これは女子高生の物語だと思っていたが、一種のミステリーなんだ。
母と二人で暮らしていた藍葉は母親にネグレクトされていた。6才の時、母においてけぼりをされた藍葉は見知らぬ女性についていき誘拐されたことがある。誘拐事件は2時間後、二人の乗った車が警察官に職務質問されたことがきっかけで解決した。ずっと車の中にいたという犯人の供述は受け入れられた。
しかし、藍葉の記憶では、誘拐されたときにある部屋に連れていかれ、そこで強烈な印象を得た絵を見た。枠の中に原色に近い多彩な色の長方形が並ぶ絵。それを何度も夢見る藍葉。
彼女には色に対する特異な能力があった。それを生かすためにと、学校生活に馴染めず高校を中退した藍葉に、勤務先とアパートを世話して、母親は出ていった。その後、カメラマンとして知られるようになった母とは会っていない。
ウェブデザイン会社で働く藍葉。指示通りに仕事をこなす彼女は重宝がられていた。彼女は色を呼ぶのに曖昧な色名では満足できず、16進法で表される色名を普段でも口にする。
そんな藍葉のもとに、ある日女探偵が現れる。匿名の人物が彼女にお詫びとして、百万円を渡したいという。一度は断ったものの、後に受けとることにした藍葉。送り主の当てと言うと、誘拐した女性しか思い付かない。その時に見た絵の正体が知りたいと思った藍葉は、その金で、誘拐犯を探そうと思った。
そして、それを引き受けた女探偵みどり。出産育児のために、探偵を休んでいたみどりは、現場復帰の足慣らしにと最初は思っていた、
誘拐犯梨本朱里を探し始めたみどりは、次第にその捜査にのめりこんでいく。理解のある夫のお陰で、捜査に打ち込むみどりは、公にされた誘拐事件には隠された真実があると思うようになる。
朱里の行方を探すために、彼女の過去とその交遊関係を調べていく。
藍葉を連れていったのは朱里の部屋ではなかった。それでは付き合っていた粗暴な男の部屋かと思い、調べていくうちに危険な目に遭いそうにもなるも、みどりはあきらめない。
そしてついに、真相にたどり着くみどりだが、命を的にしての犯人との対峙の結果だった。危険だが、そこにこそやりがいと楽しみを持つみどり。彼女の先輩で、警察官上がりの探偵浅川は、そんな彼女を心配し、影から見守っている。昔、逆恨みの関係者から殺されかけた彼を救ってくれたことを恩に着てと言い訳しながら。
夢に看る絵の秘密に気づいた藍葉は、それに似た写真を撮り、それを送ることで、北海道にすむ朱里と会うことができる。

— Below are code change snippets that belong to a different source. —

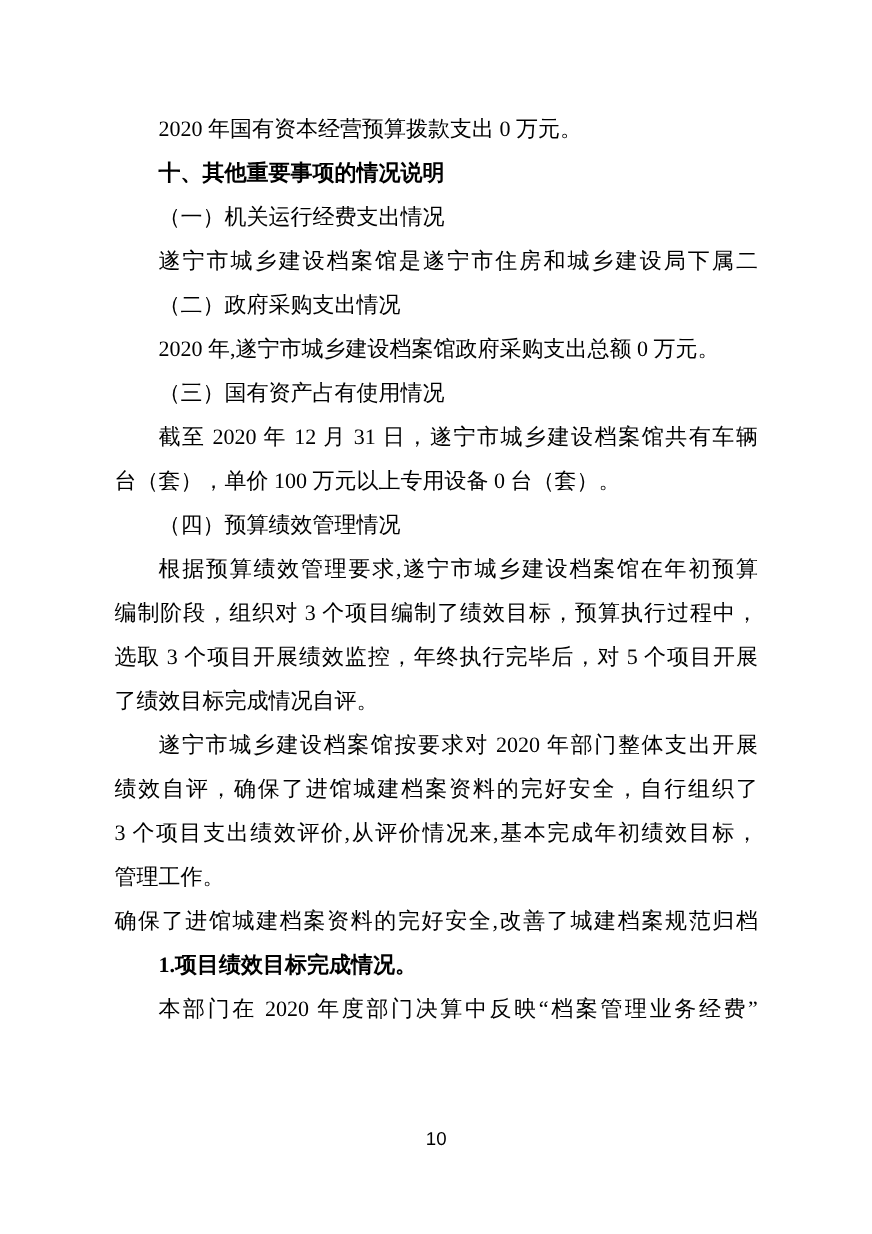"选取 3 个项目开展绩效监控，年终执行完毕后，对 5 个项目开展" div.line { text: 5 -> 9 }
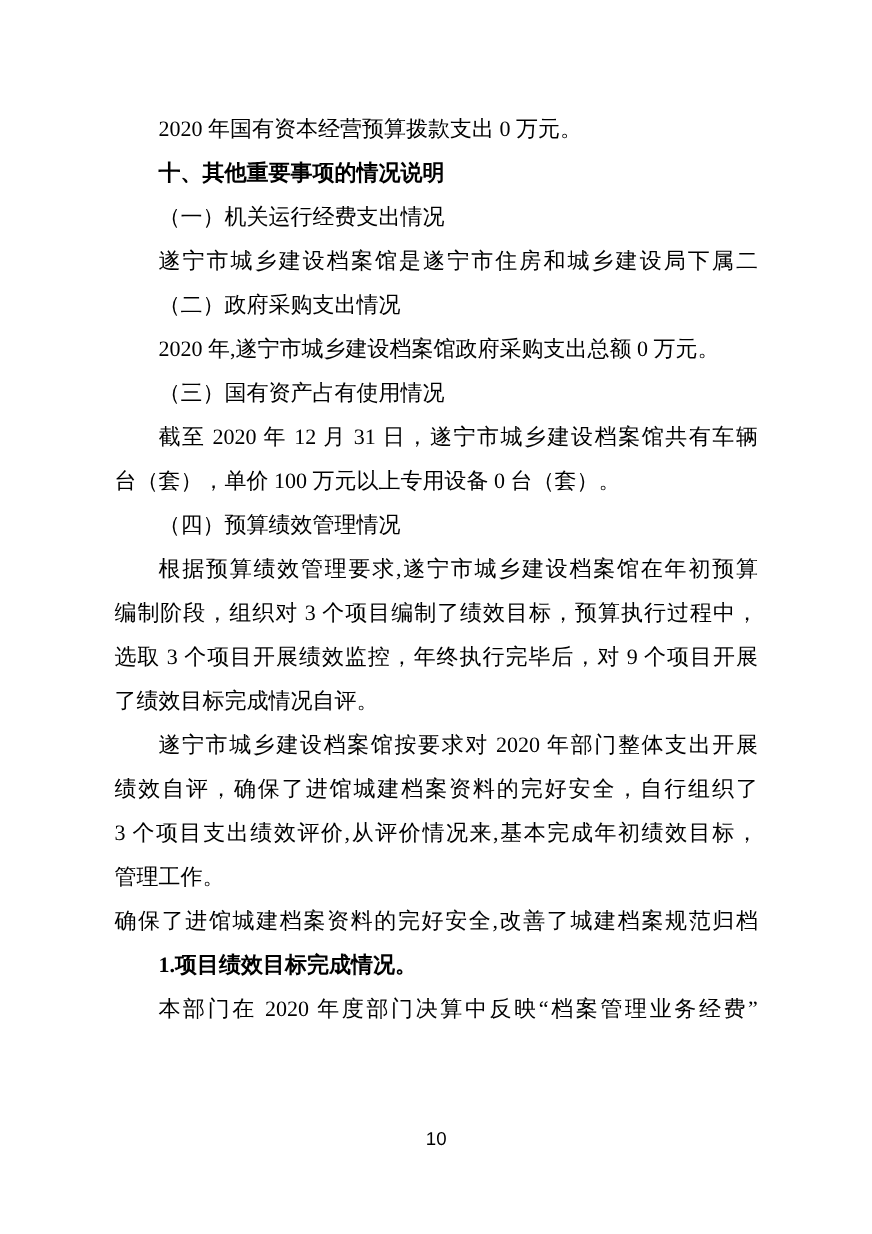"管理工作。" div.line { order: before "确保了进馆城建档案资料的完好安全,改善了城建档案规范归档" -> after "确保了进馆城建档案资料的完好安全,改善了城建档案规范归档" }
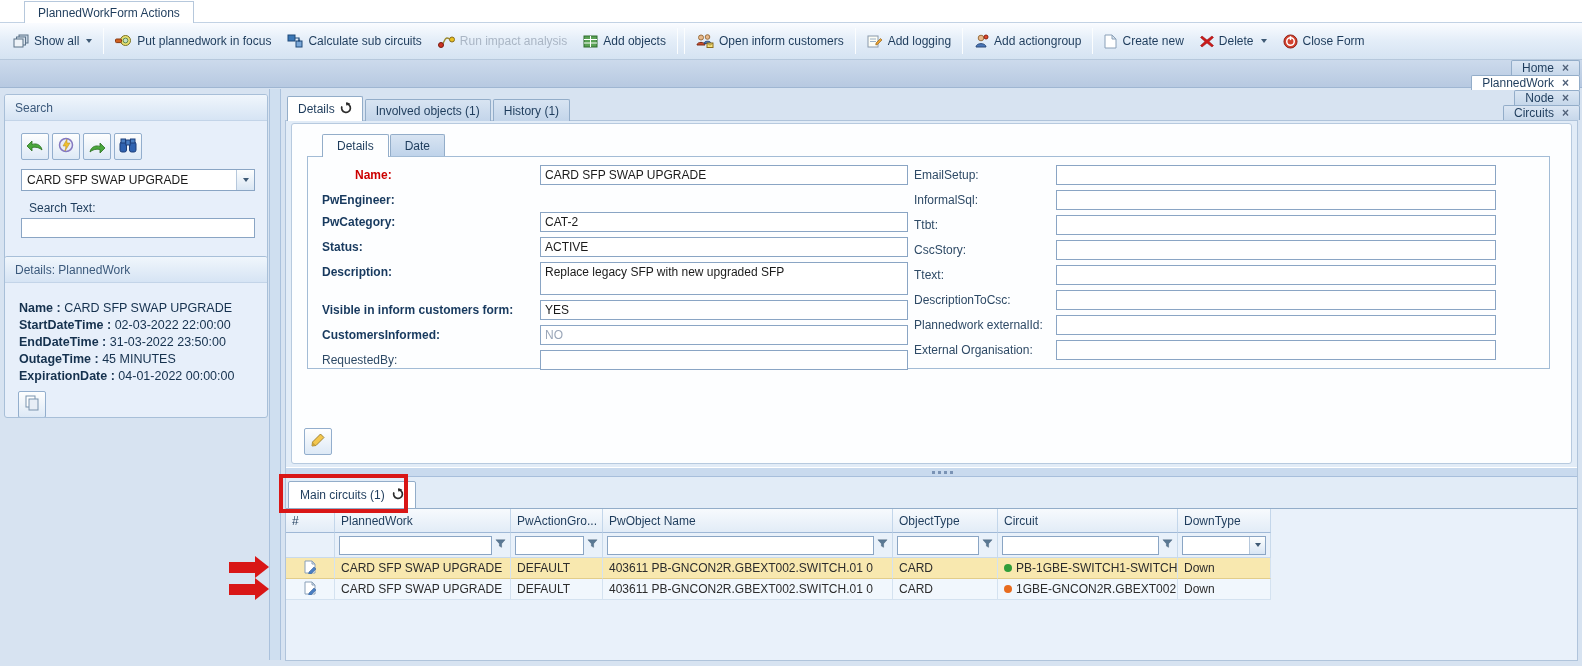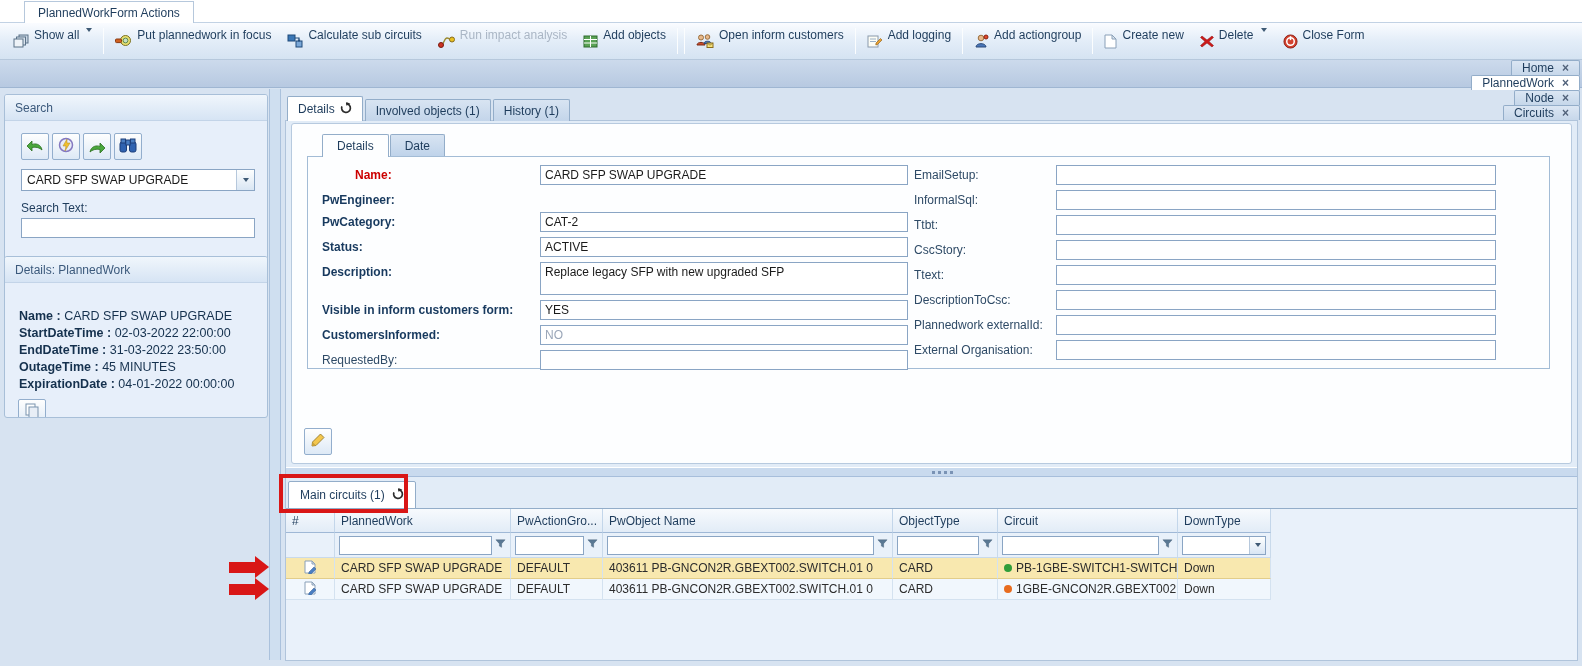"Show all" .tbtn { align-items: none -> center }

似たような感性を持つ二人は親近感を覚える。16進法の色名で色を呼ぶ藍葉に対して、朱里は色の微妙な違いを、和名で呼ぶことで区別していた。
せっかく来たのだからと、朱里に夜景の名所に連れていかれて、星空を見た藍葉。
互いにぎこちないために疎遠だった母とは結び付くものがあることに気づく藍葉。